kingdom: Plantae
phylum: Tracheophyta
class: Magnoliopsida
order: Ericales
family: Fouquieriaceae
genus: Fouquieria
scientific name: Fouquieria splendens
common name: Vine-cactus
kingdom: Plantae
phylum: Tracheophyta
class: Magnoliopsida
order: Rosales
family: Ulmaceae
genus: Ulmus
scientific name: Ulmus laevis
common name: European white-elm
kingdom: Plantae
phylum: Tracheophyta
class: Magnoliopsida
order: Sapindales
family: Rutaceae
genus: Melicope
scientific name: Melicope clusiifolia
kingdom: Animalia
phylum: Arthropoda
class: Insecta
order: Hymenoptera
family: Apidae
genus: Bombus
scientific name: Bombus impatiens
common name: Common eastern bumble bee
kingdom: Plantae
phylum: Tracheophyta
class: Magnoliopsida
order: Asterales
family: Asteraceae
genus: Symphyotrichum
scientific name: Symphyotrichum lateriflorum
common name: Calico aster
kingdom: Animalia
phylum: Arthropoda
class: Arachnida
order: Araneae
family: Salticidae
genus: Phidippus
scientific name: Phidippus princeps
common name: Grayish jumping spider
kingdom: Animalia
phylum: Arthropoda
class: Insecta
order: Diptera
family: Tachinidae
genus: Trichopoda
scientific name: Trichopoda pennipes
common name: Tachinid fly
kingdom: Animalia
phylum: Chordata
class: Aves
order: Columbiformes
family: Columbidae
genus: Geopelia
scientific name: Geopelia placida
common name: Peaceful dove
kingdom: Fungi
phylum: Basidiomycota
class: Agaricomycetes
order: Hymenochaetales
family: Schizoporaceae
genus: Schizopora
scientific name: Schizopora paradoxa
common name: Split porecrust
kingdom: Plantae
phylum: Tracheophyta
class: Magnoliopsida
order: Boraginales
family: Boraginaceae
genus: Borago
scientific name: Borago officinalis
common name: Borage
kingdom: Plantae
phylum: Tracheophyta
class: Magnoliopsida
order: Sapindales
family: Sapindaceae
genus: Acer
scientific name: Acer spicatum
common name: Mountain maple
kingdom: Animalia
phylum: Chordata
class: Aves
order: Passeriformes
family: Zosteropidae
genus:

-=-=-

Render every line of the records above as a Markdown table with two columns, Row and Text, numbering each row and leaving out blank lines.

Written answer
| Row | Text |
|---|---|
| 1 | kingdom: Plantae |
| 2 | phylum: Tracheophyta |
| 3 | class: Magnoliopsida |
| 4 | order: Ericales |
| 5 | family: Fouquieriaceae |
| 6 | genus: Fouquieria |
| 7 | scientific name: Fouquieria splendens |
| 8 | common name: Vine-cactus |
| 9 | kingdom: Plantae |
| 10 | phylum: Tracheophyta |
| 11 | class: Magnoliopsida |
| 12 | order: Rosales |
| 13 | family: Ulmaceae |
| 14 | genus: Ulmus |
| 15 | scientific name: Ulmus laevis |
| 16 | common name: European white-elm |
| 17 | kingdom: Plantae |
| 18 | phylum: Tracheophyta |
| 19 | class: Magnoliopsida |
| 20 | order: Sapindales |
| 21 | family: Rutaceae |
| 22 | genus: Melicope |
| 23 | scientific name: Melicope clusiifolia |
| 24 | kingdom: Animalia |
| 25 | phylum: Arthropoda |
| 26 | class: Insecta |
| 27 | order: Hymenoptera |
| 28 | family: Apidae |
| 29 | genus: Bombus |
| 30 | scientific name: Bombus impatiens |
| 31 | common name: Common eastern bumble bee |
| 32 | kingdom: Plantae |
| 33 | phylum: Tracheophyta |
| 34 | class: Magnoliopsida |
| 35 | order: Asterales |
| 36 | family: Asteraceae |
| 37 | genus: Symphyotrichum |
| 38 | scientific name: Symphyotrichum lateriflorum |
| 39 | common name: Calico aster |
| 40 | kingdom: Animalia |
| 41 | phylum: Arthropoda |
| 42 | class: Arachnida |
| 43 | order: Araneae |
| 44 | family: Salticidae |
| 45 | genus: Phidippus |
| 46 | scientific name: Phidippus princeps |
| 47 | common name: Grayish jumping spider |
| 48 | kingdom: Animalia |
| 49 | phylum: Arthropoda |
| 50 | class: Insecta |
| 51 | order: Diptera |
| 52 | family: Tachinidae |
| 53 | genus: Trichopoda |
| 54 | scientific name: Trichopoda pennipes |
| 55 | common name: Tachinid fly |
| 56 | kingdom: Animalia |
| 57 | phylum: Chordata |
| 58 | class: Aves |
| 59 | order: Columbiformes |
| 60 | family: Columbidae |
| 61 | genus: Geopelia |
| 62 | scientific name: Geopelia placida |
| 63 | common name: Peaceful dove |
| 64 | kingdom: Fungi |
| 65 | phylum: Basidiomycota |
| 66 | class: Agaricomycetes |
| 67 | order: Hymenochaetales |
| 68 | family: Schizoporaceae |
| 69 | genus: Schizopora |
| 70 | scientific name: Schizopora paradoxa |
| 71 | common name: Split porecrust |
| 72 | kingdom: Plantae |
| 73 | phylum: Tracheophyta |
| 74 | class: Magnoliopsida |
| 75 | order: Boraginales |
| 76 | family: Boraginaceae |
| 77 | genus: Borago |
| 78 | scientific name: Borago officinalis |
| 79 | common name: Borage |
| 80 | kingdom: Plantae |
| 81 | phylum: Tracheophyta |
| 82 | class: Magnoliopsida |
| 83 | order: Sapindales |
| 84 | family: Sapindaceae |
| 85 | genus: Acer |
| 86 | scientific name: Acer spicatum |
| 87 | common name: Mountain maple |
| 88 | kingdom: Animalia |
| 89 | phylum: Chordata |
| 90 | class: Aves |
| 91 | order: Passeriformes |
| 92 | family: Zosteropidae |
| 93 | genus: |